There was negligible difference between 4 and 40 threads using the ThreadPool
, which means that no significant expense is incurred with the pool, even when you bombard it with requests.
There was negligible difference between the ThreadPool
and free-threaded versions, which means that the ThreadPool
does not have any significant "constant" expense;
There was negligible difference between the 4-thread and 40-thread free-threaded versions, which means that .NET doesn't perform any worse than one would expect it to with heavy context-switching.
Do we even need a C++ benchmark to compare to? The results are pretty clear: Threads in .NET are not slow. Unless you, the programmer, write poor multi-threading code and end up with resource starvation or lock convoys, you really don't need to worry.
With .NET 4.0 and the TPL and improvements to the ThreadPool
, work-stealing queues and all that cool stuff, you have even more leeway to write "questionable" code and still have it run efficiently.

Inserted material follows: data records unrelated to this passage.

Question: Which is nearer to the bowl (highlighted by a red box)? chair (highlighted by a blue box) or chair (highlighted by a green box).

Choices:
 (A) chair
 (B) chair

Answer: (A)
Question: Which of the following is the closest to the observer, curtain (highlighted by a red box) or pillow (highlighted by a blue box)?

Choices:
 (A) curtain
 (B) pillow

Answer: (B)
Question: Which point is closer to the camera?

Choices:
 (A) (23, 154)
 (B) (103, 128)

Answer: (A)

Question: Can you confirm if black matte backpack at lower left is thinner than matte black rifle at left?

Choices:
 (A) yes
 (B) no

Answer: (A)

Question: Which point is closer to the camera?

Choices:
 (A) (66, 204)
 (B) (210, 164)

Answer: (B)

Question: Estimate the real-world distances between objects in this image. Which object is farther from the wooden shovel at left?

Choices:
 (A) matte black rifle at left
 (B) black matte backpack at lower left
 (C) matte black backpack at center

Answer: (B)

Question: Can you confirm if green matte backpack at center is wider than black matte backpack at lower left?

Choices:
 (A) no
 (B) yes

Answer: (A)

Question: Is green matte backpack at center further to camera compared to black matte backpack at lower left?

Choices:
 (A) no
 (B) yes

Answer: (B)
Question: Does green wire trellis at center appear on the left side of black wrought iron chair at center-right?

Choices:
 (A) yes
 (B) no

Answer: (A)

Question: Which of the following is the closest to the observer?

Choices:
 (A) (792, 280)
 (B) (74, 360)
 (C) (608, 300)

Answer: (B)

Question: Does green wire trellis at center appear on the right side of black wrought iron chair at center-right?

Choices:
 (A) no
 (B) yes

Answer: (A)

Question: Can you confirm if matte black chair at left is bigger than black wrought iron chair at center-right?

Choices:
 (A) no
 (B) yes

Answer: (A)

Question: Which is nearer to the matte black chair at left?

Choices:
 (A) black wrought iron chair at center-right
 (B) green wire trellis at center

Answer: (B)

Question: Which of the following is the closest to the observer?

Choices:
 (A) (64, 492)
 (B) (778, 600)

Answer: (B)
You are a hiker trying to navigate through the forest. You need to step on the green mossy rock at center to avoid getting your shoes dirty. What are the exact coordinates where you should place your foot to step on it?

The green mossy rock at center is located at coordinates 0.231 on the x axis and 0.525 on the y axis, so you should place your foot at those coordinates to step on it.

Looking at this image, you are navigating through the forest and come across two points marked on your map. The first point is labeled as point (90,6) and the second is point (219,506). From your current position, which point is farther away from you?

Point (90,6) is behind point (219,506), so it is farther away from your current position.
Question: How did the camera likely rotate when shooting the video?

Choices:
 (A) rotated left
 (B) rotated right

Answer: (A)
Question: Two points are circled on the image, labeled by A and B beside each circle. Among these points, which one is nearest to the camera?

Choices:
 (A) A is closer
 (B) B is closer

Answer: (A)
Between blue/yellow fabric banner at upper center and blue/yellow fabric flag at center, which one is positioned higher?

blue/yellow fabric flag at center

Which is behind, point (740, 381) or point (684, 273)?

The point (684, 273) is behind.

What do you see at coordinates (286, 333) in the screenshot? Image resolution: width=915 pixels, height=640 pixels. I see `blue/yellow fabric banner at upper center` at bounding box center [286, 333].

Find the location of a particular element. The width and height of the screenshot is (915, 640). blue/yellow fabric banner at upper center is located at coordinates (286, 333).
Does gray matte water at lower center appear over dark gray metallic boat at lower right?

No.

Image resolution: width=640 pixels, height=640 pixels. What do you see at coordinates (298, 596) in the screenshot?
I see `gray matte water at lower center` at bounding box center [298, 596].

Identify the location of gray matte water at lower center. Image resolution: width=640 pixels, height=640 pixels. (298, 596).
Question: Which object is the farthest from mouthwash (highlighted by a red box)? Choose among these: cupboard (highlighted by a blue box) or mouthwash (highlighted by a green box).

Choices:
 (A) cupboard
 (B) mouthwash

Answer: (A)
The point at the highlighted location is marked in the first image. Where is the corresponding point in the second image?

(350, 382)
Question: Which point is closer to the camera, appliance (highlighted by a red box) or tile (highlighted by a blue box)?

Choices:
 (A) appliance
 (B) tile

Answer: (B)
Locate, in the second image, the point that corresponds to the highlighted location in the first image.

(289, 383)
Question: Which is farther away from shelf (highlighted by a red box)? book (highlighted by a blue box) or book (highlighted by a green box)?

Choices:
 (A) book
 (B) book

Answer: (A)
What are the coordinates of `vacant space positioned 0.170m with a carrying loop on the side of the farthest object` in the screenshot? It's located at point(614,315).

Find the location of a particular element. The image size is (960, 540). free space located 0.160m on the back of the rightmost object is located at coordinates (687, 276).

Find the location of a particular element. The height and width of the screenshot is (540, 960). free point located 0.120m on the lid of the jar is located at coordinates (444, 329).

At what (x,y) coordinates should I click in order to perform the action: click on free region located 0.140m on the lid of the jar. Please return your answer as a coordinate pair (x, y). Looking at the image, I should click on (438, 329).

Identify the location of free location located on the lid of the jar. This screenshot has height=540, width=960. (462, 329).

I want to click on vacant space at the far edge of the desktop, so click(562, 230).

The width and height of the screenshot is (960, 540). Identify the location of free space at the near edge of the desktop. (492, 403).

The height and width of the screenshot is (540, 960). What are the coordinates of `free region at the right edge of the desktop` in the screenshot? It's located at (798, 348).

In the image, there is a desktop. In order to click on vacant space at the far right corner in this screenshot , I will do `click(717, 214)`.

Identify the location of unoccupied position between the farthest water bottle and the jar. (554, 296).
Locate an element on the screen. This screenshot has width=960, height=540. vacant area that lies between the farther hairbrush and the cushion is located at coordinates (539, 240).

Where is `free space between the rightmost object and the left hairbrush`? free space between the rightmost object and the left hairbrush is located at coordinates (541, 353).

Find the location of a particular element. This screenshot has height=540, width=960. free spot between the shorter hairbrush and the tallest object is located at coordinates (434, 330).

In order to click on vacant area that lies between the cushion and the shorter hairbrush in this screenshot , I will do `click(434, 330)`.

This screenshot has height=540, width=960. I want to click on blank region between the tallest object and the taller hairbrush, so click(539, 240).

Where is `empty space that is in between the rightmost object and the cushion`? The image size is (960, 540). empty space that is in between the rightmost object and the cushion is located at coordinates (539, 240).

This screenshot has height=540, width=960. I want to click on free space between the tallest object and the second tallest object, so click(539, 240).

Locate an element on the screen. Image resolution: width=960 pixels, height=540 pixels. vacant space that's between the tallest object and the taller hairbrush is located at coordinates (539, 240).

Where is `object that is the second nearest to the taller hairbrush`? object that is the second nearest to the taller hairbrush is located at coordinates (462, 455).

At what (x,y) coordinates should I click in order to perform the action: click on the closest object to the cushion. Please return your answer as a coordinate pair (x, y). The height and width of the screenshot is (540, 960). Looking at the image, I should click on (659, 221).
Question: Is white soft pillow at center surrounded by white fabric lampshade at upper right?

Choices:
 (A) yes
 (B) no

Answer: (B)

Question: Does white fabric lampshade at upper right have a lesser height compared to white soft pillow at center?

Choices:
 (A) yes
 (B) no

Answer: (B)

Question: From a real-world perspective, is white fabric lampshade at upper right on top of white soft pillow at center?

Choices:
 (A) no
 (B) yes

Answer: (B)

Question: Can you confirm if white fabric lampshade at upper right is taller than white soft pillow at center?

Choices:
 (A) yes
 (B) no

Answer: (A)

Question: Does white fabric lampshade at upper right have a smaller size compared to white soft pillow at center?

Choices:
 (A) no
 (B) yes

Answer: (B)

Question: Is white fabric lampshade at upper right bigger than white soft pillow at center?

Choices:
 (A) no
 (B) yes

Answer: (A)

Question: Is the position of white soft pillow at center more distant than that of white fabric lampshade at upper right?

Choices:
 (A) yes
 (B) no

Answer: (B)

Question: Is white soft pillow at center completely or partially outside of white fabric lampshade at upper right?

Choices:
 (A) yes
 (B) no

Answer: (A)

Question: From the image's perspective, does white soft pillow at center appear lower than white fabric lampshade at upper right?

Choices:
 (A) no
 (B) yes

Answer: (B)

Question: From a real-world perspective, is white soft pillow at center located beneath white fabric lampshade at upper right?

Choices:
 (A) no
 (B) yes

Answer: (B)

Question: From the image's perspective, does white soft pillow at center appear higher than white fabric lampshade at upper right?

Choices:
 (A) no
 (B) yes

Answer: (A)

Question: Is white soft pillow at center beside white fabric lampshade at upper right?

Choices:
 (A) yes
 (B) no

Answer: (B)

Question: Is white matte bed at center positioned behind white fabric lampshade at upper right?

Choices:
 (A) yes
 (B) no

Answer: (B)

You don't get these features at all from C++.
For reference, here is the test code:
using System;
using System.Collections.Generic;
using System.Diagnostics;
using System.Runtime.CompilerServices;
using System.Threading;
namespace ThreadingTest
{
class Program
{
private static int PrimeMax = 500000;
private static int TestRunCount = 800;
static void Main(string[] args)
{
Console.WriteLine("Test | Threads | ThreadPool | Time");
Console.WriteLine("-----+---------+------------+--------");
RunTest(1, 1, false);
RunTest(2, 4, true);
RunTest(3, 40, true);
RunTest(4, 4, false);
RunTest(5, 40, false);
Console.WriteLine("Done!");
Console.ReadLine();
}
static void RunTest(int sequence, int threadCount, bool useThreadPool)
{
TimeSpan duration = Time(() => GeneratePrimes(threadCount, useThreadPool));
Console.WriteLine("{0} | {1} | {2} | {3}",
sequence.ToString().PadRight(4),
threadCount.ToString().PadRight(7),
useThreadPool.ToString().PadRight(10),
duration);
}
static TimeSpan Time(Action action)
{
Stopwatch sw = new Stopwatch();
sw.Start();
action();
sw.Stop();
return sw.Elapsed;
}
static void GeneratePrimes(int threadCount, bool useThreadPool)
{
if (threadCount == 1)
{
TestPrimes(TestRunCount);
return;
}
int testsPerThread = TestRunCount / threadCount;
int remaining = threadCount;
using (ManualResetEvent finishedEvent = new ManualResetEvent(false))
{
for (int i = 0; i < threadCount; i++)
{
Action testAction = () =>
{
TestPrimes(testsPerThread);
if (Interlocked.Decrement(ref remaining) == 0)
{
finishedEvent.Set();
}
};
if (useThreadPool)
{
ThreadPool.QueueUserWorkItem(s => testAction());
}
else
{
ThreadStart ts = new ThreadStart(testAction);
Thread th = new Thread(ts);
th.Start();
}
}
finishedEvent.WaitOne();
}
}
[MethodImpl(MethodImplOptions.NoOptimization)]
static void IteratePrimes(IEnumerable<int> primes)
{
int count = 0;
foreach (int prime in primes) { count++; }
}
static void TestPrimes(int testRuns)
{
for (int t = 0; t < testRuns; t++)
{
var primes = Primes.GenerateUpTo(PrimeMax);
IteratePrimes(primes);
}
}
}
}
And here is the prime generator:
using System;
using System.Collections.Generic;
using System.Linq;
namespace ThreadingTest
{
public class Primes
{
public static IEnumerable<int> GenerateUpTo(int maxValue)
{
if (maxValue < 2)
return Enumerable.Empty<int>();
bool[] primes = new bool[maxValue + 1];
for (int i = 2; i <= maxValue; i++)
primes[i] = true;
for (int i = 2; i < Math.Sqrt(maxValue + 1) + 1; i++)
{
if (primes[i])
{
for (int j = i * i; j <= maxValue; j += i)
primes[j] = false;
}
}
return Enumerable.Range(2, maxValue - 1).Where(i => primes[i]);
}
}
}
If you see any obvious flaws in the test, let me know. Barring any serious problems with the test itself, I think the results speak for themselves, and the message is clear:
Don't listen to anyone who makes overly broad and unqualified statements about how the performance of .NET or any other language/environment is "bad" in some particular area, because they are probably talking out of their... rear ends.